_Directions for this task_
Copy each of the records below word for word, with every line exactly as it stands.

_Data shown_
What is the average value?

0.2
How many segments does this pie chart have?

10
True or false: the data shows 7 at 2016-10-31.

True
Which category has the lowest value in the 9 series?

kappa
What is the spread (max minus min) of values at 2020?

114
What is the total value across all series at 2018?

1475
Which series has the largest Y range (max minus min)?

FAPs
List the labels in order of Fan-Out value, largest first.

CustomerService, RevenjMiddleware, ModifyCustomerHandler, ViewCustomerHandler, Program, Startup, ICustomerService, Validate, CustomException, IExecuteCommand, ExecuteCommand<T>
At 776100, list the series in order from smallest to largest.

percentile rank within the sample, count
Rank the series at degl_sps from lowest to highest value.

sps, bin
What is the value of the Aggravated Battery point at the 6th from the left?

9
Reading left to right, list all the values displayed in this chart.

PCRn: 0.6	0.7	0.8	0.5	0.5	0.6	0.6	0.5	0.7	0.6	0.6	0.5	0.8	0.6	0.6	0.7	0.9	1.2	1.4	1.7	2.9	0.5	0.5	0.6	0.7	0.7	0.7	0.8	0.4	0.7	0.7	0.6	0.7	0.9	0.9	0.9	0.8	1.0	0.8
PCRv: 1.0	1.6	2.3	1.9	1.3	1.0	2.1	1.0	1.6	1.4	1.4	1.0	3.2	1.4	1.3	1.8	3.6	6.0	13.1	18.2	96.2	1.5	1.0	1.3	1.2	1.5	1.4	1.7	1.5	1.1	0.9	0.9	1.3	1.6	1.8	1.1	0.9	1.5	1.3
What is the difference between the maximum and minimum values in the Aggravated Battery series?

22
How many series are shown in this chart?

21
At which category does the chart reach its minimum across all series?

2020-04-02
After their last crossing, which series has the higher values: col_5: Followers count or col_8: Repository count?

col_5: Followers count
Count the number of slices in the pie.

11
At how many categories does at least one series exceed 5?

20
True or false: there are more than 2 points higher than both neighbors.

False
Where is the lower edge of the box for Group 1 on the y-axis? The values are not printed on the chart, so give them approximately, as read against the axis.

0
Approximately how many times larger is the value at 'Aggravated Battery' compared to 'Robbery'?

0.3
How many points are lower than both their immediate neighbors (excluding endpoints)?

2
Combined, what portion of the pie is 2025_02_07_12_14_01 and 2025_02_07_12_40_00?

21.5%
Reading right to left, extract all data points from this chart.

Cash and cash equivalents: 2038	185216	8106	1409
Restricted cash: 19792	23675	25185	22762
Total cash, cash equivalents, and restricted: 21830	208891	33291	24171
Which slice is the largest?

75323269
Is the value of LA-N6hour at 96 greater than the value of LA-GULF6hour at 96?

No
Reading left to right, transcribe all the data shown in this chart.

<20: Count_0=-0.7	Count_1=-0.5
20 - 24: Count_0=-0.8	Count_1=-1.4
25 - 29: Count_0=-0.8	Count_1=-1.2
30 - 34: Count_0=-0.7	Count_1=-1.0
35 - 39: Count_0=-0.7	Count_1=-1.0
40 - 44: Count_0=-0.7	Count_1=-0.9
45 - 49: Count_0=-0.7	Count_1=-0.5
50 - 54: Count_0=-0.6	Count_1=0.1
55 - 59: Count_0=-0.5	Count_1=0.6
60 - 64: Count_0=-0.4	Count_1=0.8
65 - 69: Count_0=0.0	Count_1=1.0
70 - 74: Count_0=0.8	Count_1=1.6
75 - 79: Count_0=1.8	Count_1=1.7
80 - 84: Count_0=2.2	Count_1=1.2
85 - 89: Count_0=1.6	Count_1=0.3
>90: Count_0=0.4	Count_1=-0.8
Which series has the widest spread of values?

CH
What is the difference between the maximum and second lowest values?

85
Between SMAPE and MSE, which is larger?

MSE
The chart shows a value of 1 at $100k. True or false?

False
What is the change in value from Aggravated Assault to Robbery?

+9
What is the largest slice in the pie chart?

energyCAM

_Response to the exercise_
What is the average value?

0.2
How many segments does this pie chart have?

10
True or false: the data shows 7 at 2016-10-31.

True
Which category has the lowest value in the 9 series?

kappa
What is the spread (max minus min) of values at 2020?

114
What is the total value across all series at 2018?

1475
Which series has the largest Y range (max minus min)?

FAPs
List the labels in order of Fan-Out value, largest first.

CustomerService, RevenjMiddleware, ModifyCustomerHandler, ViewCustomerHandler, Program, Startup, ICustomerService, Validate, CustomException, IExecuteCommand, ExecuteCommand<T>
At 776100, list the series in order from smallest to largest.

percentile rank within the sample, count
Rank the series at degl_sps from lowest to highest value.

sps, bin
What is the value of the Aggravated Battery point at the 6th from the left?

9
Reading left to right, list all the values displayed in this chart.

PCRn: 0.6	0.7	0.8	0.5	0.5	0.6	0.6	0.5	0.7	0.6	0.6	0.5	0.8	0.6	0.6	0.7	0.9	1.2	1.4	1.7	2.9	0.5	0.5	0.6	0.7	0.7	0.7	0.8	0.4	0.7	0.7	0.6	0.7	0.9	0.9	0.9	0.8	1.0	0.8
PCRv: 1.0	1.6	2.3	1.9	1.3	1.0	2.1	1.0	1.6	1.4	1.4	1.0	3.2	1.4	1.3	1.8	3.6	6.0	13.1	18.2	96.2	1.5	1.0	1.3	1.2	1.5	1.4	1.7	1.5	1.1	0.9	0.9	1.3	1.6	1.8	1.1	0.9	1.5	1.3
What is the difference between the maximum and minimum values in the Aggravated Battery series?

22
How many series are shown in this chart?

21
At which category does the chart reach its minimum across all series?

2020-04-02
After their last crossing, which series has the higher values: col_5: Followers count or col_8: Repository count?

col_5: Followers count
Count the number of slices in the pie.

11
At how many categories does at least one series exceed 5?

20
True or false: there are more than 2 points higher than both neighbors.

False
Where is the lower edge of the box for Group 1 on the y-axis? The values are not printed on the chart, so give them approximately, as read against the axis.

0
Approximately how many times larger is the value at 'Aggravated Battery' compared to 'Robbery'?

0.3
How many points are lower than both their immediate neighbors (excluding endpoints)?

2
Combined, what portion of the pie is 2025_02_07_12_14_01 and 2025_02_07_12_40_00?

21.5%
Reading right to left, extract all data points from this chart.

Cash and cash equivalents: 2038	185216	8106	1409
Restricted cash: 19792	23675	25185	22762
Total cash, cash equivalents, and restricted: 21830	208891	33291	24171
Which slice is the largest?

75323269
Is the value of LA-N6hour at 96 greater than the value of LA-GULF6hour at 96?

No
Reading left to right, transcribe all the data shown in this chart.

<20: Count_0=-0.7	Count_1=-0.5
20 - 24: Count_0=-0.8	Count_1=-1.4
25 - 29: Count_0=-0.8	Count_1=-1.2
30 - 34: Count_0=-0.7	Count_1=-1.0
35 - 39: Count_0=-0.7	Count_1=-1.0
40 - 44: Count_0=-0.7	Count_1=-0.9
45 - 49: Count_0=-0.7	Count_1=-0.5
50 - 54: Count_0=-0.6	Count_1=0.1
55 - 59: Count_0=-0.5	Count_1=0.6
60 - 64: Count_0=-0.4	Count_1=0.8
65 - 69: Count_0=0.0	Count_1=1.0
70 - 74: Count_0=0.8	Count_1=1.6
75 - 79: Count_0=1.8	Count_1=1.7
80 - 84: Count_0=2.2	Count_1=1.2
85 - 89: Count_0=1.6	Count_1=0.3
>90: Count_0=0.4	Count_1=-0.8
Which series has the widest spread of values?

CH
What is the difference between the maximum and second lowest values?

85
Between SMAPE and MSE, which is larger?

MSE
The chart shows a value of 1 at $100k. True or false?

False
What is the change in value from Aggravated Assault to Robbery?

+9
What is the largest slice in the pie chart?

energyCAM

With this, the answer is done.